All About Icons
Icons, the little pictures that appear on the Workbench and its windows, make it easy to perform such actions as duplicating a disk or running a program. But because of their power, they generate a lot of curiosity—and questions. "How can I make my own icons?" "Why do some icons run programs when I double-click on them, while others do nothing?" "How can I increase the stack size for a program that's run from the Workbench?" To answer these questions, let's look at what icons are, and how they work.
Icons are pictures that represent actual objects in the Amiga disk filing system, such as disks, subdirectories, and files. Where do these icons come from? Information for each icon is stored in its own disk file. These files have the same filenames as the objects they represent, with the characters .info tacked onto the end. For example, the file that contains the icon information for the Preferences file is called Preferences.info, and the file that contains the icon information for the System directory is called System.info. In order for an icon to correctly represent a filing-system object, the .info file must be in the same directory as that object. The .info files contain a lot of information about the icon and the object it represents, including:
- The image used to draw the icon on the screen. This includes information about how to highlight the image when it's selected. It's even possible to use one image for the normal appearance of the icon and an altogether different image for its highlighted state. We've all seen these "action" icons. While the IconEd tool in the System drawer of the Workbench won't let you create two-image icons, you can create two separate image files with it and merge them with the IconMerge program on the Extras disk for AmigaDOS version 1.2.

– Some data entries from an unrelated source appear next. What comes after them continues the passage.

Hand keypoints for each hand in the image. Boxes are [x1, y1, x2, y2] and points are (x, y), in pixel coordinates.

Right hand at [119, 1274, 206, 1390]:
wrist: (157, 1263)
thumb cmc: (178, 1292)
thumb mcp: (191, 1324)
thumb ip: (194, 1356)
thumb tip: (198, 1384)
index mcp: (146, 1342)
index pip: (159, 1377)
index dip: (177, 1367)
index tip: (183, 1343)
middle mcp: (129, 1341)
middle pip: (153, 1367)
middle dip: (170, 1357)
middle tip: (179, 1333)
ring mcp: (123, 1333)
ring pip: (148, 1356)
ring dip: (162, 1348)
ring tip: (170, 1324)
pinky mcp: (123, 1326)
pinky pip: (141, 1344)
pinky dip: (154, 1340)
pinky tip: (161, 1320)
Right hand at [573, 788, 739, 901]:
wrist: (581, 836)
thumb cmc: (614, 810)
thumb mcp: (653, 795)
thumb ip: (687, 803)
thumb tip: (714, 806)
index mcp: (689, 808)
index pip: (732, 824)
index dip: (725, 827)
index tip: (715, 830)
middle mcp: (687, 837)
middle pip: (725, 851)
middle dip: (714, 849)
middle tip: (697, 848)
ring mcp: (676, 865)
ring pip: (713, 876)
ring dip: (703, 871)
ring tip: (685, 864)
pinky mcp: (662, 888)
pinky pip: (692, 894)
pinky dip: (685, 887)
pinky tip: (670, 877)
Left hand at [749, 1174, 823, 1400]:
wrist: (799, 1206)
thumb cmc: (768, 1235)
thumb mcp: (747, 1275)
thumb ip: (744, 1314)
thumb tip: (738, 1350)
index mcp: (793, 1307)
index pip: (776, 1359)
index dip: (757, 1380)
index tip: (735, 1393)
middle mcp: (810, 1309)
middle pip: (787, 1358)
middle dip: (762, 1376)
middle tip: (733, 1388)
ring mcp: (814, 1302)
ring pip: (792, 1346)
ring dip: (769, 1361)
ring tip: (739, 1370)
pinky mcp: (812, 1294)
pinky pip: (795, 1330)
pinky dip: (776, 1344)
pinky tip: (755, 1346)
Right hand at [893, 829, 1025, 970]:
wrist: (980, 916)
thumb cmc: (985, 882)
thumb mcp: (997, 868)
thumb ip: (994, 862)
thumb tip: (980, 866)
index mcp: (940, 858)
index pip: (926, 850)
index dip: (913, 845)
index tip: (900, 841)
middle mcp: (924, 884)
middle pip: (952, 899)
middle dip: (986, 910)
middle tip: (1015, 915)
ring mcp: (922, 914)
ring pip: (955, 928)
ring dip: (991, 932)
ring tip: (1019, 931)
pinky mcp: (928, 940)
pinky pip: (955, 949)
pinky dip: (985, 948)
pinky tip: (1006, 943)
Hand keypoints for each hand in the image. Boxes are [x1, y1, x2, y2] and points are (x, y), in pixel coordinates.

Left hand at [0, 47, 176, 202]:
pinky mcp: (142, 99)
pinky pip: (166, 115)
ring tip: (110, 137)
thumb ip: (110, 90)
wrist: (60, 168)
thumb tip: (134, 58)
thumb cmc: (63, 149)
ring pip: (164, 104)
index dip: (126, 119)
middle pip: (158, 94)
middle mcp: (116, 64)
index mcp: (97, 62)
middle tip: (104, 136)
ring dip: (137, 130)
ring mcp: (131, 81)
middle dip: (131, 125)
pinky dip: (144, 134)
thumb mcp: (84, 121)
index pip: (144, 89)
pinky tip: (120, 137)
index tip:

- The type of object the icon represents. The Disk-type icon represents an actual floppy, hard, or RAMdisk. When you double-click on it, it opens a window which displays the files in its root directories for which there are icons. The Drawer-type icon represents a subdirectory. When you double-click on it, it opens a window which displays its icon files. The Tool icon represents an executable program, like a word processor. When you double-click on it, it runs the program. A Project icon represents a data file created by a Tool, like a paint program picture, or a text document. Normally, this type of icon won't do anything when you double-click on it, since data can't just load itself. But it's possible to designate a default program to run when a Project icon is selected. If that's done, double-clicking a Project icon will both run the program and load the data file. Finally, the last icon type is Garbage. This type of icon represents the Trashcan, which is a special kind of Drawer. The only difference between the Trashcan and any other subdirectory is that when you select the Empty Trash menu item from the Workbench, all of the files in the Trashcan directory are deleted. When you double-click on the Trashcan icon, a window opens to displays its contents like any other drawer.
- The default Tool (the program to be run when this icon is double-clicked). This applies only to Projects and Disk-type tools. The most common problem here is that the Tool might not be where this icon is looking for it. For example, if the tool is Amiga-Basic, and the AmigaBasic program isn't in the root directory of this disk, the icon won't be able to find and load it. Notice that the default Tool of a disk is Sys:System/Diskcopy. That's how the Workbench duplicates a disk when you drag its icon over another disk icon.
- Tool Types. These are text strings which correspond to the command line parameters in the CLI. For example, if you open a new CLI window from the CLI itself, you can specify its size and position by using a command like NEWCLI con:10/10/540/150/mywindow. You can do the same thing when you open a CLI window from the CLI icon by using a Tool Type text in the icon like windowname = con:10/10/540/150/mywindow. Not every Project tool uses Tool Types, but those that do can offer the user the option of configuring in the programs started from the Workbench in a certain way.
- The horizontal and vertical position of the image in the display window. For Disk- and Drawer-type icons, information about the size and location of the window that they open is also saved here. These items in the disk file are altered when you use the Snapshot menu item from the Workbench. But remember, each icon has its own file, and Snapshot affects only the items currently highlighted. If you want to save a window's size and position along with its contents, highlight the drawer and all of the icons in the window at the same time (by holding down Shift while you select icons) before using Snapshot.
- Stack Size. This is the amount of scratch-pad memory allocated to the program. If no size is set, the default 4K is used.
If you want to learn more about a particular icon and the object it represents, highlight the icon and select Info from the Workbench menu. A window will appear that not only gives you all of the information shown above, but will also allow you to edit such fields as Stack Size, Default Tool, and Tool Types and save the changes.